The invention described in claim 4 is the same as the invention described in claim 1.
4. The signal processing device according to claim 3, wherein
The threshold variable means is used to calculate the peak value of the input audio signal.
When S (t) is in the range of -1 <S (t) <1, the quantity
The quantization threshold in the range of 0 <[absolute value of quantization threshold] <1
It is configured to change.

Thus, even when the peak value of the input audio signal is large, it is possible to avoid oscillation in the delta-sigma modulation circuit by expanding the quantization range of "0" in the ternary quantization means. on the other hand,
If the peak value of the input audio signal is small, 3
The quantization noise level can be reduced by narrowing the quantization range of "0" in the value quantization means.

Therefore, an audio signal obtained by inputting the generated ternary digital signal to the low-pass filter and an acoustic signal obtained by switching the voltage applied to the speaker using the generated ternary digital signal as a control signal. Since the dynamic range of the signal is expanded, the quality of reproduced sound can be improved. In particular, an acoustic signal obtained by switching a voltage applied to a speaker using the generated ternary digital signal as a control signal can have a large ratio of the peak value of the audio signal to the switching voltage, so that good and efficiency can be obtained. Good sound reproduction becomes possible.

That is, by making the quantization threshold variable when generating a ternary digital signal, the dynamic range can be expanded, the oscillation phenomenon and the quantization noise can be reduced, and the reproduced sound quality can be improved. This has the effect.

[Brief description of the drawings]

FIG. 1 is a circuit diagram showing a configuration of a speaker driving device according to an embodiment of the present invention.
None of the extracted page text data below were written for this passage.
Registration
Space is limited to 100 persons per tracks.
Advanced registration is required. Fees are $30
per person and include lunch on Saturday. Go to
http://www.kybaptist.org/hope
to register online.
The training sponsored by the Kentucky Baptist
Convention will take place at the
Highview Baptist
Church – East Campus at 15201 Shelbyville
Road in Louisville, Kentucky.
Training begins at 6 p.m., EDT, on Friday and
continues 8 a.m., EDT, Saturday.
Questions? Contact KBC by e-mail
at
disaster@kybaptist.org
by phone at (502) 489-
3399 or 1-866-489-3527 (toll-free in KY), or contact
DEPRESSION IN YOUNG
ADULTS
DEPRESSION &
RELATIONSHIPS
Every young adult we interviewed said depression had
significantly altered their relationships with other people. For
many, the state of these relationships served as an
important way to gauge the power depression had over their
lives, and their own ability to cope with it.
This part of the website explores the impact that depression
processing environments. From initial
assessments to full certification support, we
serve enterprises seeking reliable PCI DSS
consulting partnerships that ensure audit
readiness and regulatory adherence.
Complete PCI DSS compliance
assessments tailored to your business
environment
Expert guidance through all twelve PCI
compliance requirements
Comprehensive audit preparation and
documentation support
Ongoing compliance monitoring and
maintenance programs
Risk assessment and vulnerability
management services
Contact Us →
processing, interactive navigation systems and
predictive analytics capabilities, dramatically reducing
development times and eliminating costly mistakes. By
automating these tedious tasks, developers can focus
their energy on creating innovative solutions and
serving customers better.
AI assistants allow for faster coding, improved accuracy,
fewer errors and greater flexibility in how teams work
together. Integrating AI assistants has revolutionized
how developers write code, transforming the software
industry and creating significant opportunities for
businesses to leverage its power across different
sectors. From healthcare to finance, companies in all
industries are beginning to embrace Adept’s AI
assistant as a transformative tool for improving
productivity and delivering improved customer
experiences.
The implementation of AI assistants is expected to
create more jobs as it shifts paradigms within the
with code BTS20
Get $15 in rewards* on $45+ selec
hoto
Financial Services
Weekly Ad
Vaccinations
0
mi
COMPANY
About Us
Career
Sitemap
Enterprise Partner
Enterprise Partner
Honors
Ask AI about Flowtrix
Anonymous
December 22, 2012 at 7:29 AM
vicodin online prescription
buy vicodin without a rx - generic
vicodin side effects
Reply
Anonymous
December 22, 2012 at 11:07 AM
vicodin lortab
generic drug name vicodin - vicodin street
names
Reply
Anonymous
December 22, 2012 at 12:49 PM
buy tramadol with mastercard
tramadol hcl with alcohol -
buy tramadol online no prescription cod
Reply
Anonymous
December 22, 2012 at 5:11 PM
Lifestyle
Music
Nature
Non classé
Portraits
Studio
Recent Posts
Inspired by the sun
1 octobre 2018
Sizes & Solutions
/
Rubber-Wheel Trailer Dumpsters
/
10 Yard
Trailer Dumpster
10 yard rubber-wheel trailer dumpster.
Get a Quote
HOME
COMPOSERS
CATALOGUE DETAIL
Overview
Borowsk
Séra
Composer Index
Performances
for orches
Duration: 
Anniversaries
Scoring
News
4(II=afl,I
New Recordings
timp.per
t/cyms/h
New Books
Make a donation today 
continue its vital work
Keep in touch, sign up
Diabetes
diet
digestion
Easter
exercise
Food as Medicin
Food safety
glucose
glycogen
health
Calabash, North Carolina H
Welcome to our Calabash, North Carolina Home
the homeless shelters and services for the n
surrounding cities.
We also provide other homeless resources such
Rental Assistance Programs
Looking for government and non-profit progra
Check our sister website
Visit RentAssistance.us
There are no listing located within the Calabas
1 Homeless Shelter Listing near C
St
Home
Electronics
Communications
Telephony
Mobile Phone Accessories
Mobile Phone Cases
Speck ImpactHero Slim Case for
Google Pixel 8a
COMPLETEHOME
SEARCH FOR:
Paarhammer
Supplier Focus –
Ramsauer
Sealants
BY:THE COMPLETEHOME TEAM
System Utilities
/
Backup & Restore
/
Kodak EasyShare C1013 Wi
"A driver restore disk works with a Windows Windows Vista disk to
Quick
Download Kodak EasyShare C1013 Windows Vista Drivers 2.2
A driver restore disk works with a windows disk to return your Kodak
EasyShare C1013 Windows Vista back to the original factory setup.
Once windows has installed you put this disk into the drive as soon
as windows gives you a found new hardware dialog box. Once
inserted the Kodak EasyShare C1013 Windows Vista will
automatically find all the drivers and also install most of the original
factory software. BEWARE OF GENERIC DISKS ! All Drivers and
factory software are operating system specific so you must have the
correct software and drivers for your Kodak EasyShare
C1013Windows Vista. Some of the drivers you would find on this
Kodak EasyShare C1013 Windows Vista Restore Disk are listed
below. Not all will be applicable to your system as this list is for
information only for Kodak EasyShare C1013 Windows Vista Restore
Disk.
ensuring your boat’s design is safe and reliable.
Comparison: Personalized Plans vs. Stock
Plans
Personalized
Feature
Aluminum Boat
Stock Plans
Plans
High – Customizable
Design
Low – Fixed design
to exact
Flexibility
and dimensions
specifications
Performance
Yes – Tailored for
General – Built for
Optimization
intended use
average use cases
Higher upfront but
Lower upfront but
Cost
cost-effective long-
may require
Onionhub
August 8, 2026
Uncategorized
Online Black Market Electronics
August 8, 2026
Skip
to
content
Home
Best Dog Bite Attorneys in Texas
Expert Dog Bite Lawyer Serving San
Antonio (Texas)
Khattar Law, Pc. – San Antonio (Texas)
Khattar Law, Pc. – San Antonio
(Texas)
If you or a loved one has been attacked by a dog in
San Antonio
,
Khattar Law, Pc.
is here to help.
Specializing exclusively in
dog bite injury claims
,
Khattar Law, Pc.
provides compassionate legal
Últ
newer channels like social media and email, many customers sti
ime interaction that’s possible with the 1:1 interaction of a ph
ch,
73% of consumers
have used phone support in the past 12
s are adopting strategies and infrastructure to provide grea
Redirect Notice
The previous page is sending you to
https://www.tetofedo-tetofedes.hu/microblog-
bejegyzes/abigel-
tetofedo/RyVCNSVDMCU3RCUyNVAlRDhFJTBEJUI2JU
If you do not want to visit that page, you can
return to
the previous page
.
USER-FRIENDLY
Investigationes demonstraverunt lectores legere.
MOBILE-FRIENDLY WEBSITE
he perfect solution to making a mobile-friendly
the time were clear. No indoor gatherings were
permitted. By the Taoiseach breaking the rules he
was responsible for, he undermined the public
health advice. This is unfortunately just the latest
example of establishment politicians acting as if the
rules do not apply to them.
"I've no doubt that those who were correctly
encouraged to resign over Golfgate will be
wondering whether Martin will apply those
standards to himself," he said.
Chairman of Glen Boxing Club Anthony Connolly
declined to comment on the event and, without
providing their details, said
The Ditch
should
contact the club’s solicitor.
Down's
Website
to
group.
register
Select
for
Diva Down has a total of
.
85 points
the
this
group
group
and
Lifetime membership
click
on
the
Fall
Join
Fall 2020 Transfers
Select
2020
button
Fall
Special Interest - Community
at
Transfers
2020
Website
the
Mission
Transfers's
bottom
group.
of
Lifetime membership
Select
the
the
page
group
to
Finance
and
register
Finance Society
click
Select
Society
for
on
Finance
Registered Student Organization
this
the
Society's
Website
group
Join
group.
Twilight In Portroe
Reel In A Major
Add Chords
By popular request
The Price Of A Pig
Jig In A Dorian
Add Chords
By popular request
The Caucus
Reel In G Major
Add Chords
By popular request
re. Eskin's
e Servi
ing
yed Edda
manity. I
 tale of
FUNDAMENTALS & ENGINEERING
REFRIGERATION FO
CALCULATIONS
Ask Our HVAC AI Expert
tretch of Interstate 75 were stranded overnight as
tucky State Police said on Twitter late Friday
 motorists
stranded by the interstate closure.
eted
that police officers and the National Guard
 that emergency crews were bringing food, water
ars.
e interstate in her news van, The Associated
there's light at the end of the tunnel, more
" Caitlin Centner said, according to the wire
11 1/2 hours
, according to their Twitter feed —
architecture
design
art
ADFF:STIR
FIGS. 2A and 2B are explanatory diagrams showing a spectrum level of an audio output signal. FIG. 2A shows a case where | quantization threshold | = 1/3, FIG. 2B shows a case where | quantization threshold | = 2/3, c) shows the case where | quantization threshold | = 1/6.

[Explanation of symbols]

 Reference Signs List 2 Delta-sigma modulation circuit 3 Switching circuit 4 Switching drive speaker (speaker) 5 Peak value detection circuit (peak value detection means) 10 Quantizer (ternary quantization means) 11 Threshold variable device (threshold variable means)

Claims (4)

(57) [Claims] 1. A ternary quantizer uses two quantization thresholds after delta-sigma modulation of an input audio signal .
To generate a ternary digital signal by performing quantization, and the ternary digital signal generated by the ternary quantization means.
Digital signal, delta-sigma modulation of audio signal
A signal processing device for providing a negative feedback to the input side at the time, a peak value detecting means for detecting a peak value of the input audio signal, and the ternary quantization based on the peak value information detected by the peak value detecting means. A threshold variable means for varying a quantization threshold of the means, while the threshold variable means is provided when the peak value is larger than a set value.
Widen the interval between the two quantization thresholds and make the peak value
To narrow the interval between two quantization thresholds when
The quantization threshold is varied, and two quantization thresholds are used.
A signal processing device for making the absolute values of the values equal . 2. The three-value quantization means according to claim 2, wherein
2. The signal processing apparatus according to claim 1, further comprising a low-pass filter for demodulating the value digital signal into an original audio signal. 3. The three-valued quantizer generated by the ternary quantizer.
2. The signal processing apparatus according to claim 1, further comprising: a sound reproducing unit that switches an applied voltage to the speaker based on the digital value signal to obtain a sound signal. 4. The threshold changing means sets a quantization threshold to 0 <[quantization when a peak value S (t) of an input audio signal is in a range of -1 <S (t) <1. 4. The signal processing apparatus according to claim 1, wherein the absolute value of the threshold value is changed within a range of <1.